◆ **PROBLEM REQUIREMENTS**
Starting at the line that contains "left knee: (158, 423, -21)" and running through the last line, can you switch every "Person at" to "Figure at", leave everything else unchanged, and return only those lines?

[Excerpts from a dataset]
◇ ◇ ◇ ◇ ◇ ◇ ◇
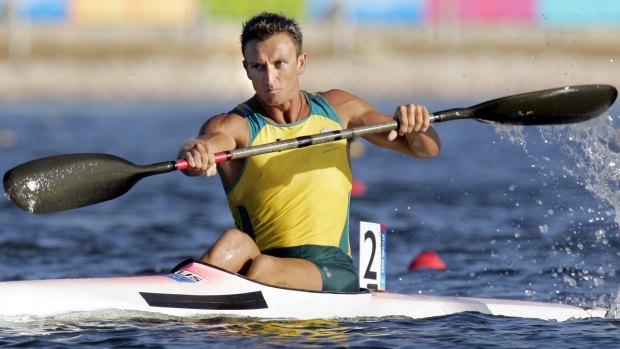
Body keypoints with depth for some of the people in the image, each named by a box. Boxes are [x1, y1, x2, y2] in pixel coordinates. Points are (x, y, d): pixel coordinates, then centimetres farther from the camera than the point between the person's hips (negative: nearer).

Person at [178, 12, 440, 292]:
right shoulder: (233, 125, 2)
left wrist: (414, 126, -11)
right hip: (264, 259, 0)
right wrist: (195, 154, -49)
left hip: (334, 271, 1)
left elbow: (426, 149, 14)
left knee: (263, 267, -33)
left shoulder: (337, 108, 12)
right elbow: (206, 143, -24)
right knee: (233, 243, -35)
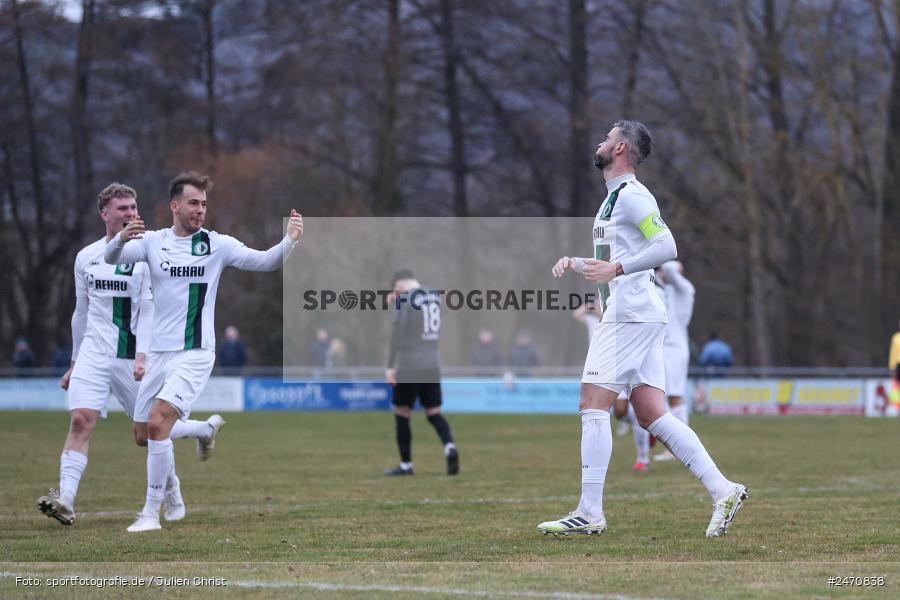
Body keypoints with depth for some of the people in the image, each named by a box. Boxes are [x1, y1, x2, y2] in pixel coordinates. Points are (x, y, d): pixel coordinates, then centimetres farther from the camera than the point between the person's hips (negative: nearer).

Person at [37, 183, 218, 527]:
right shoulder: (86, 257, 11)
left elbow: (149, 313, -8)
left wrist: (142, 356, -21)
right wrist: (74, 363, 21)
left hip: (132, 356, -3)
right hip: (94, 353, 3)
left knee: (147, 434, 1)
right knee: (80, 420, -16)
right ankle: (65, 500, -23)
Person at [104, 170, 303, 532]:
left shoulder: (217, 244, -2)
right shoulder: (153, 242, 2)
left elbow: (264, 262, -7)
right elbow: (111, 258, -10)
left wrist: (290, 240, -26)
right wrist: (121, 238, -33)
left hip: (195, 353, -4)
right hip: (158, 353, 4)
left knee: (158, 423, -21)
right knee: (144, 434, 9)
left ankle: (151, 513, -14)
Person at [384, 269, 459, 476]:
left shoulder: (404, 298, -9)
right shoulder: (435, 296, 12)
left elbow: (397, 334, -14)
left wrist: (390, 366, -11)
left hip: (408, 368, -6)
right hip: (432, 366, 6)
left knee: (402, 413, 6)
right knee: (434, 413, 9)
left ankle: (406, 465, 9)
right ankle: (450, 447, -16)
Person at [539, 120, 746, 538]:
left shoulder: (632, 196, -9)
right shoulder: (614, 198, 23)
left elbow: (666, 248, -20)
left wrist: (615, 269, -26)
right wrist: (575, 264, 16)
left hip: (630, 315, -10)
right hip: (630, 314, 10)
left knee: (593, 404, -9)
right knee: (652, 415, 4)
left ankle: (589, 513, -10)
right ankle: (722, 490, -1)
◇ ◇ ◇ ◇ ◇ ◇ ◇
◆ **RESPONSE BOX**
left knee: (158, 423, -21)
right knee: (144, 434, 9)
left ankle: (151, 513, -14)
Figure at [384, 269, 459, 476]:
left shoulder: (404, 298, -9)
right shoulder: (435, 296, 12)
left elbow: (397, 334, -14)
left wrist: (390, 366, -11)
left hip: (408, 368, -6)
right hip: (432, 366, 6)
left knee: (402, 413, 6)
right knee: (434, 413, 9)
left ankle: (406, 465, 9)
right ankle: (450, 447, -16)
Figure at [539, 120, 746, 538]:
left shoulder: (632, 196, -9)
right shoulder: (614, 198, 23)
left elbow: (666, 248, -20)
left wrist: (615, 269, -26)
right wrist: (575, 264, 16)
left hip: (630, 315, -10)
right hip: (630, 314, 10)
left knee: (593, 404, -9)
right knee: (652, 415, 4)
left ankle: (589, 513, -10)
right ankle: (722, 490, -1)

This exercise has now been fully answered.